# what/how many powerheads to use for a 55 gallon?



## nokturnalkid (Apr 3, 2007)

I would go with 2 smaller ph. Maybe 2 hydor koralia 1 or 2 maxijet 1200. I like a lot of flow in my tanks. In my 55, I have almost 1000gph of flow. With 2 smaller ph's, you can aim each one and eliminate almost all the dead spots. If you decide on a conventional ph, not the propeller type like the hydor's, you can do a needlewheel mod on them and use the ph's as your diffusor for co2.


----------



## nicks7.1985 (Aug 11, 2010)

thanks mate. i think ill eventually go with 2 koralia and aim them differently. should i set it up to make like a big "whirlpool" in the aquarium or just point them to randomly break up the water


----------



## nokturnalkid (Apr 3, 2007)

I would aim them and try to get a circular pattern. This will help distribute co2 and ferts throughout the tank. Just remember to get a gentle ripple on the surface too if you have co2.


----------



## nicks7.1985 (Aug 11, 2010)

?do you place powerheads at the bottom or the top of the tank?


----------



## nokturnalkid (Apr 3, 2007)

I have one on the upper back corner next to my filter intake/output and one on the opposite front upper corner. My filter and the ph next to that is aimed lower in the tank towards the front glass. The other ph is aimed higher to get some surface agitation and flow back to my filter intake. I have a light mist from my reactor so it's easy to see where the flow is going.


----------



## nicks7.1985 (Aug 11, 2010)

thanks a lot for the info nokturnalkid...im still getting all the equip etc..but as soon as i put some water and start panting ill put some pics up


----------

§ **Supplied records**:
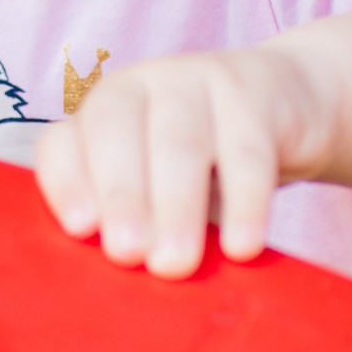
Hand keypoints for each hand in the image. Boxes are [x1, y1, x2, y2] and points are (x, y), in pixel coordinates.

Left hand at [33, 46, 337, 278]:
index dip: (66, 182)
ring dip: (175, 207)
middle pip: (117, 135)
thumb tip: (119, 271)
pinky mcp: (256, 92)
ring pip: (181, 143)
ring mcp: (197, 81)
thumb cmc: (205, 158)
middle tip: (126, 253)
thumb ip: (130, 216)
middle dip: (120, 197)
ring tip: (174, 263)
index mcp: (102, 112)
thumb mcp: (157, 179)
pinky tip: (241, 247)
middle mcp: (141, 87)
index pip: (64, 141)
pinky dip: (244, 203)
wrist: (286, 100)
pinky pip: (249, 152)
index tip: (78, 230)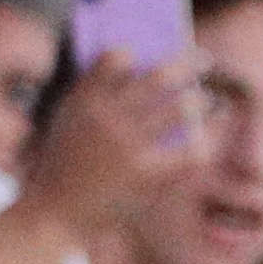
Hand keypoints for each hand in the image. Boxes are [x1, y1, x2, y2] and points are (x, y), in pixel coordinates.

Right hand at [23, 53, 198, 233]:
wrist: (53, 214)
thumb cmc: (63, 167)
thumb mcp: (67, 124)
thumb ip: (93, 96)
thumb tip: (136, 70)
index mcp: (85, 100)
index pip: (115, 59)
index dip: (135, 52)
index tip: (150, 49)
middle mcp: (108, 117)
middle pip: (157, 78)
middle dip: (186, 63)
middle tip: (204, 58)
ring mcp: (128, 146)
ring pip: (179, 109)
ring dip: (200, 100)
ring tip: (209, 99)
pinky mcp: (146, 176)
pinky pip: (188, 153)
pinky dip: (200, 143)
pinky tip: (208, 140)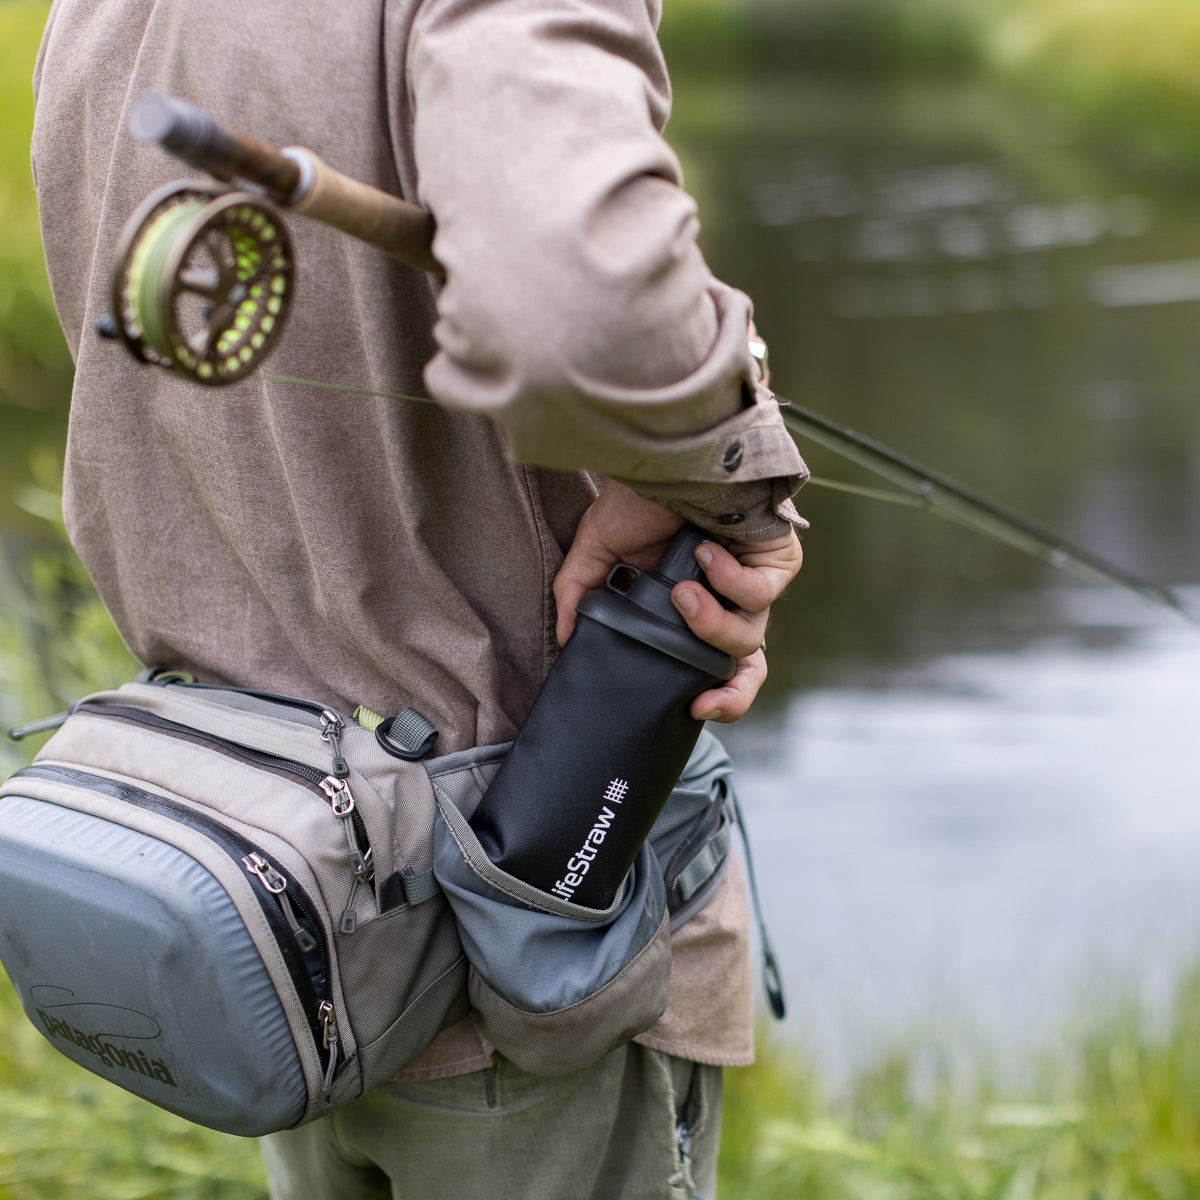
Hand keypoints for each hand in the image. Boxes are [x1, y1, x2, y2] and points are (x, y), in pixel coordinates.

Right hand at [552, 481, 802, 722]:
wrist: (667, 455)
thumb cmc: (638, 497)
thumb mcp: (598, 551)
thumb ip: (579, 595)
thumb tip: (565, 641)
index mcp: (691, 608)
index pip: (714, 665)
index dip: (717, 698)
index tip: (696, 710)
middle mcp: (725, 601)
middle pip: (746, 667)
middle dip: (733, 693)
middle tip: (705, 699)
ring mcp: (754, 581)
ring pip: (748, 636)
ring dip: (710, 623)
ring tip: (680, 593)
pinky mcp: (776, 560)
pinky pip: (759, 593)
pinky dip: (728, 579)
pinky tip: (705, 553)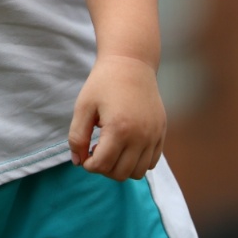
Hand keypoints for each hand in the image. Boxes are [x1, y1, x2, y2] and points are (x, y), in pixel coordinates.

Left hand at [68, 54, 165, 180]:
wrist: (131, 64)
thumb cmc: (103, 83)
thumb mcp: (83, 107)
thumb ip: (76, 137)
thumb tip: (78, 162)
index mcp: (119, 129)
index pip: (103, 165)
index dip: (88, 165)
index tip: (84, 153)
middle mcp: (141, 136)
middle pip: (121, 173)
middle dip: (104, 168)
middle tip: (95, 151)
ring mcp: (154, 135)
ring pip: (139, 172)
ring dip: (121, 168)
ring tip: (110, 149)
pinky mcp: (162, 132)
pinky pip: (152, 162)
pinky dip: (137, 162)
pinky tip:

§ **Assignment**:
In the powerhead thread, how much flow does nokturnalkid say the 55-gallon tank has? The listing comes from a different source than the powerhead thread.

§ **Response below**:
Almost 1000 gph.